望郷:森瑤子著のレビューです。
ニッカウヰスキーは竹鶴とリタの情熱からできている
ニッカウヰスキーにはこんな歴史があったのかと、深く感銘を受けた小説でした。ニッカウヰスキー創業者・竹鶴正孝とその妻・リタの生涯を描いた物語。
500ページからなる長い話の前半は、スコットランド・デボン地方で、4人きょうだいの長女として育ったリタの生い立ちが綴られる。
体の弱かった少女時代ではあったが、古き良きスコットランドの温かい家族の様子が細やかに描かれ、特に、家族の会話は一緒に食卓を囲んでいるような気にさせられる。
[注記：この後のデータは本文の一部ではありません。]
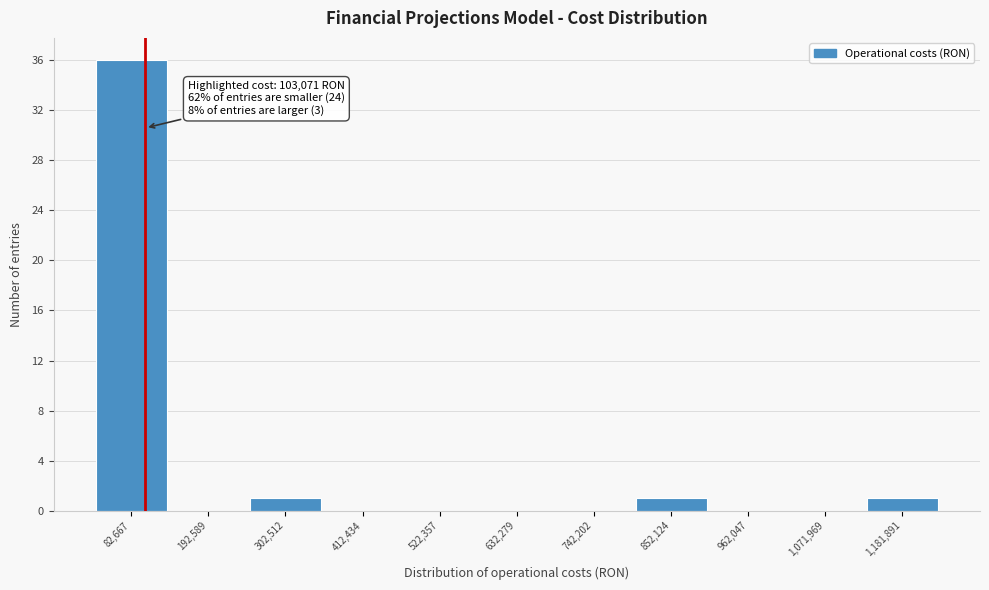

Which range on the x-axis has the tallest bar?

20000 to 140000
その後、リタは第一次世界大戦で初恋の人を失う。そして、モルトウイスキーの製造法を学びにやって来た竹鶴正孝と出会い結婚に至るのだが・・・。
前半はリタの家族ひとりひとりの様子が細やかに描かれている。リタの国際結婚は、当時の家族には受け入れがたいこと。家族を捨て、竹鶴を選んで日本に向かったリタ。
舞台はスコットランドから日本へ
後半は日本での生活が綴られている。
まだ外国人に慣れていない日本人の様子。
懸命に日本に慣れようと頑張るリタ。
竹鶴のウイスキーに対する熱意とはうらはらに、大不況の中、ウイスキー製造に挑むという厳しい現状。なかなか完成させることができないもどかしさ。この夫婦には次から次へと難問が降りかかる。
やがて舞台は北海道・余市。
竹鶴は独立し、自分の思い描く夢を実現するために、この地で「ニッカウヰスキー」を創立する。
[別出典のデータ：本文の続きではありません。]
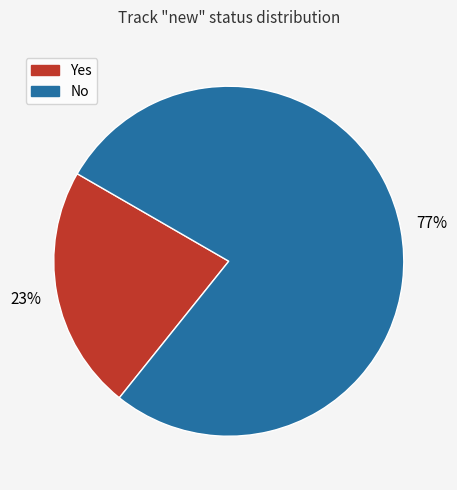

Is it true that No is 66% of the pie?

False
養女を迎えるなど、リタ自身の生活にも変化が訪れるが、この夫婦に安定した穏やかな日々を迎えるのはまだまだ先のようだ。波乱万丈な夫婦の話ではあるが、この二人に共通するものは「情熱」。
竹鶴はもちろんモルトウイスキーに全身全霊で情熱を注ぐ。
リタはそんな竹鶴を献身的かつ情熱的に愛を注ぎ続ける。
どちらか一方でも欠けたらこの偉業は決して成し得なかっただろうと感じさせられた。
色々な出来事がありすぎるほどあったご夫婦。
最後に自分の中に強く残ったのが、このふたりの「情熱」でした。
日本で今、目にするウイスキーは、竹鶴たちが生きた時代と繋がっている。そう思うととても不思議な気分になる。
こんな素敵な人々が一生懸命作り上げたウイスキーが、長い長い年月を経て私たちの元へやって来たのだなぁとしみじみ思ってしまう。
あ~ウイスキーの味がわかる人になって、この話を思い返しながら深く味わってみたいものだ・・・と思いつつ、珈琲をすすっている。